#### INSTRUCTIES OEFENING:
(A) Vertaal deze zin uit de uitspraak van het gerechtshof naar het Engels: "In zijn hoedanigheid als omschreven in artikel 810 van het Wetboek van Burgerlijke Rechtsvordering is in de procedure gekend: de Raad voor de Kinderbescherming, regio Zuidwest Nederland, locatie [locatie] , hierna te noemen: de raad."
(B) Hervat de uitspraak van het gerechtshof na de laatste zin van het paginafragment.

Uitspraak Nº 200.236.629_01. Gerechtshof 's-Hertogenbosch, 2020-12-17

ECLIECLI:NL:GHSHE:2020:3920
Docket Number200.236.629_01
Date17 Diciembre 2020
CourtGerechtshof 's-Hertogenbosch (Nederland)

GERECHTSHOF 's-HERTOGENBOSCH

Team familie- en jeugdrecht

Uitspraak: 17 december 2020

Zaaknummer: 200.236.629/01

Zaaknummer eerste aanleg: C/02/299946 FA RK 15-3534

in de zaak in hoger beroep van:

[de vader] ,

wonende te [woonplaats] ,

appellant,

hierna te noemen: de vader,

advocaat: mr. E.E. Sprenkeling,

tegen

[de moeder] ,

wonende te [woonplaats] ,

verweerster,

hierna te noemen: de moeder,

advocaat: mr. N.A. Boelhouwer.

In zijn hoedanigheid als omschreven in artikel 810 van het Wetboek van Burgerlijke Rechtsvordering is in de procedure gekend:

de Raad voor de Kinderbescherming,

regio Zuidwest Nederland, locatie [locatie] ,

hierna te noemen: de raad.

#### GEGEVEN MATERIAAL:
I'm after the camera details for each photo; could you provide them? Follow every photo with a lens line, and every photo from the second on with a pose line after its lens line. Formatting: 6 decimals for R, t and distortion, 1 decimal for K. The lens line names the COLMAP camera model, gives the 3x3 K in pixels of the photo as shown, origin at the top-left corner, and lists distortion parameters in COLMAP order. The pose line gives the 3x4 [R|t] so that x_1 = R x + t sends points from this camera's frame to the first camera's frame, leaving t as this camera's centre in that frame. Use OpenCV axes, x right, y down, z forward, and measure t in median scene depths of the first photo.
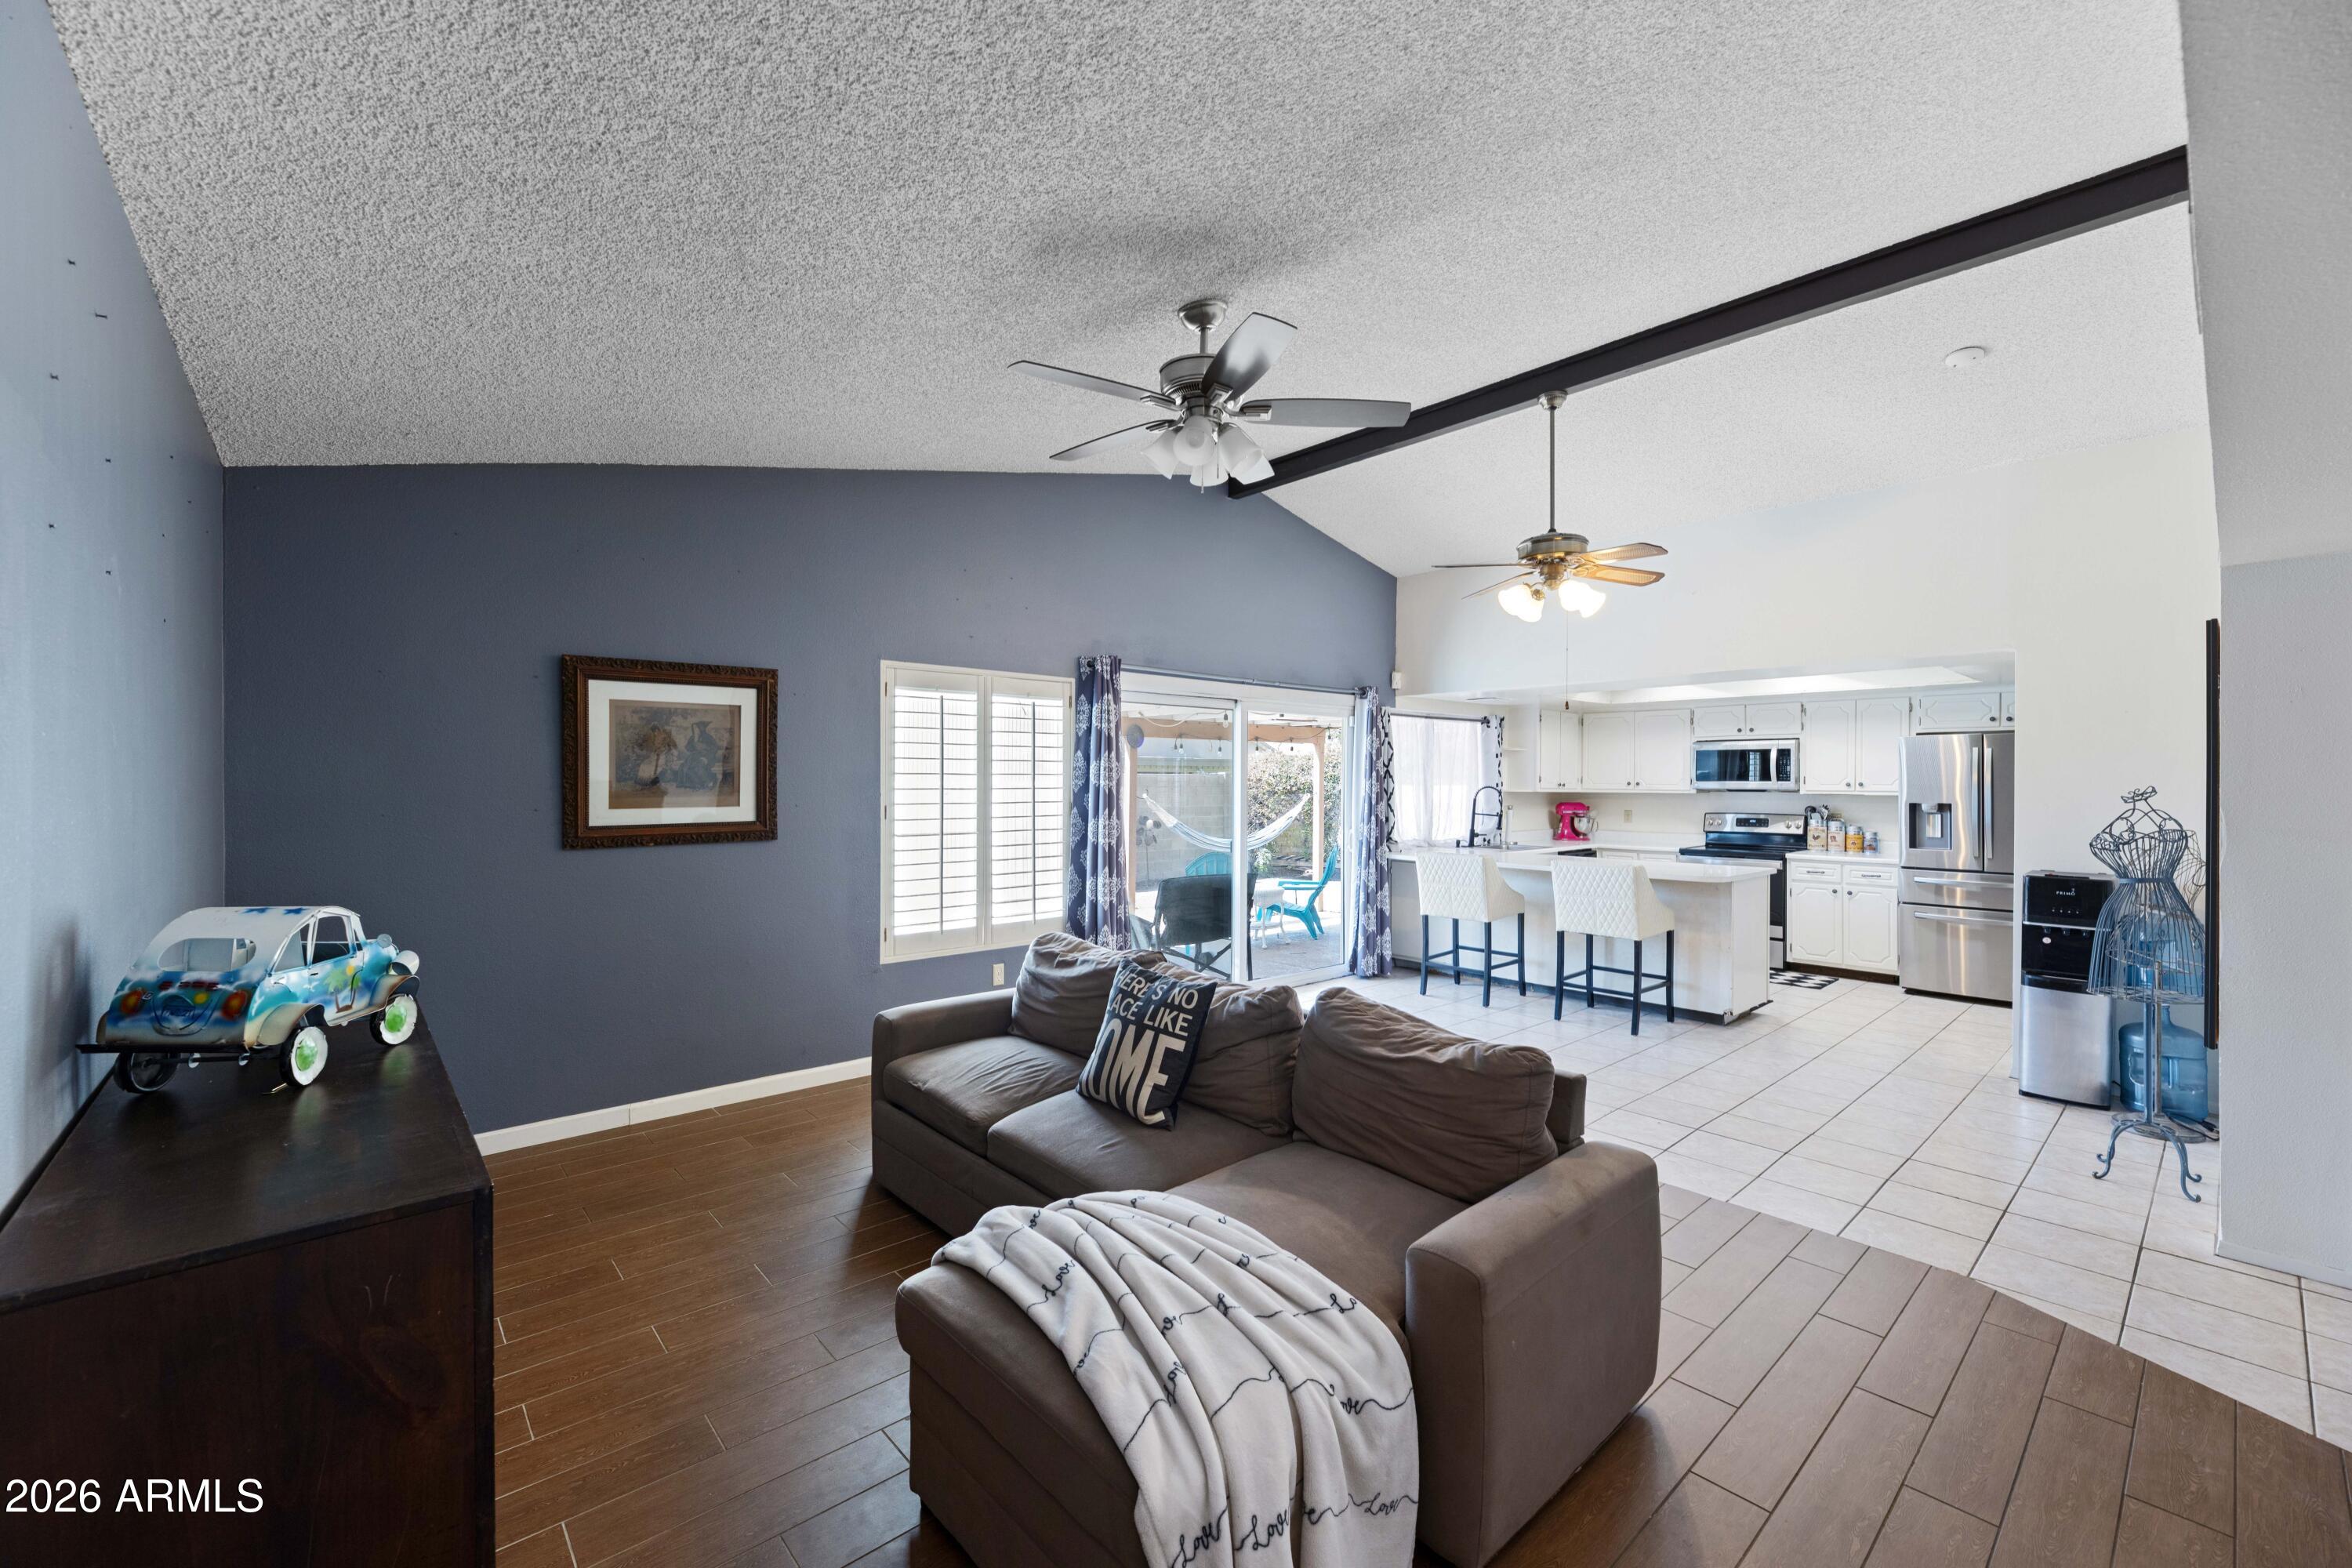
lens RADIAL K [[962.9, 0, 1181.2], [0, 962.9, 789.1], [0, 0, 1]] dist [-0.003533, 0.001020]
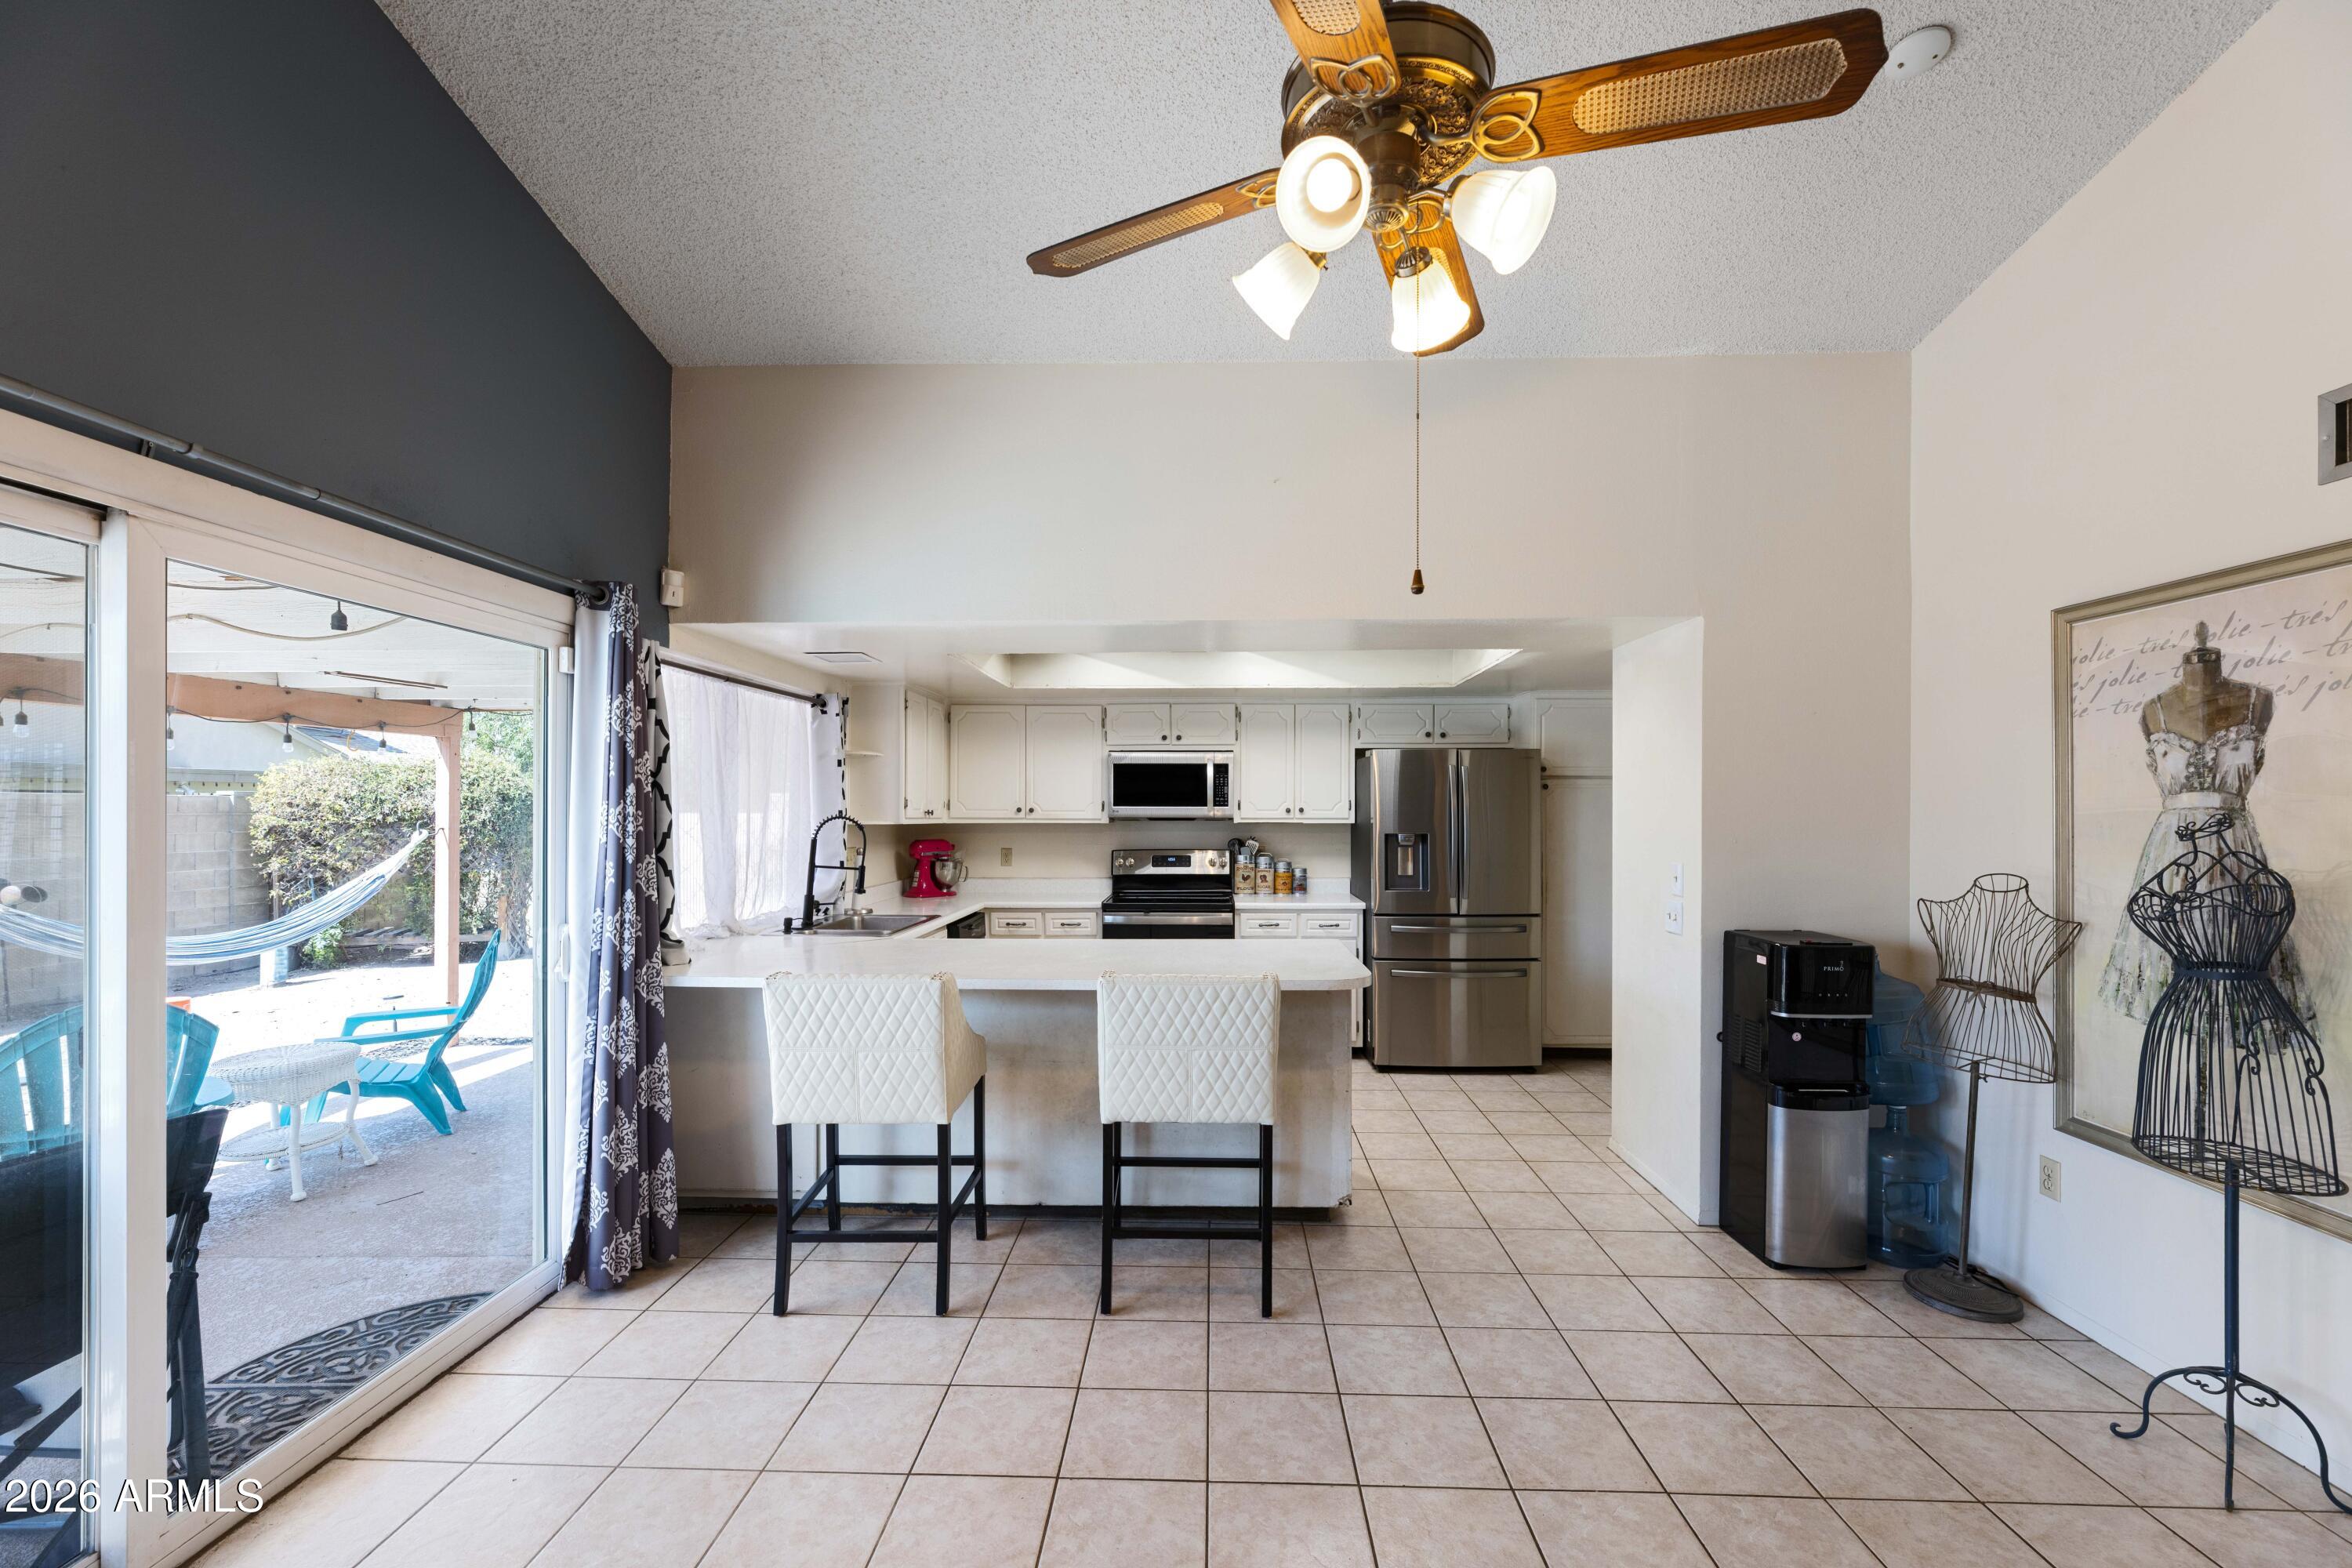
lens RADIAL K [[962.9, 0, 1187.6], [0, 962.9, 807.2], [0, 0, 1]] dist [-0.003533, 0.001020]
pose [[0.691801, -0.001818, 0.722086, 0.062276], [0.007743, 0.999958, -0.004900, -0.004130], [-0.722047, 0.008981, 0.691786, 0.505366]]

#### JOUW ANTWOORDEN:
(A) In its capacity as described in Article 810 of the Code of Civil Procedure, the following has been involved in the proceedings: the Child Protection Board, Southwest Netherlands region, location [locatie], hereinafter referred to as: the board.

(B)
Deze zaak betreft de minderjarige:

- [minderjarige] (hierna te noemen: [minderjarige] ), geboren op [geboortedatum] 2008 te [geboorteplaats] .

9 De beschikking van 10 oktober 2019

Bij die beschikking heeft het hof bepaald dat de vader en [minderjarige] , tot hierop door het hof nader is beslist, voorlopig gerechtigd zijn tot contact met elkaar gedurende eenmaal per drie weken van vrijdagmiddag na school tot zondag 11.00 uur.

Bij die beschikking heeft het hof voorts de raad verzocht om aan het hof een nader rapport en advies uit te brengen omtrent het verloop van voornoemde voorlopige regeling tussen de vader en [minderjarige] en het hof nader te adviseren omtrent een definitieve regeling.

Het hof heeft iedere verdere beslissing omtrent de definitieve regeling inzake de verdeling van de zorg- en opvoedingstaken tussen de vader en [minderjarige] aangehouden tot 10 juli 2020 pro forma.

10. Het verdere verloop van het geding in hoger beroep

10.1.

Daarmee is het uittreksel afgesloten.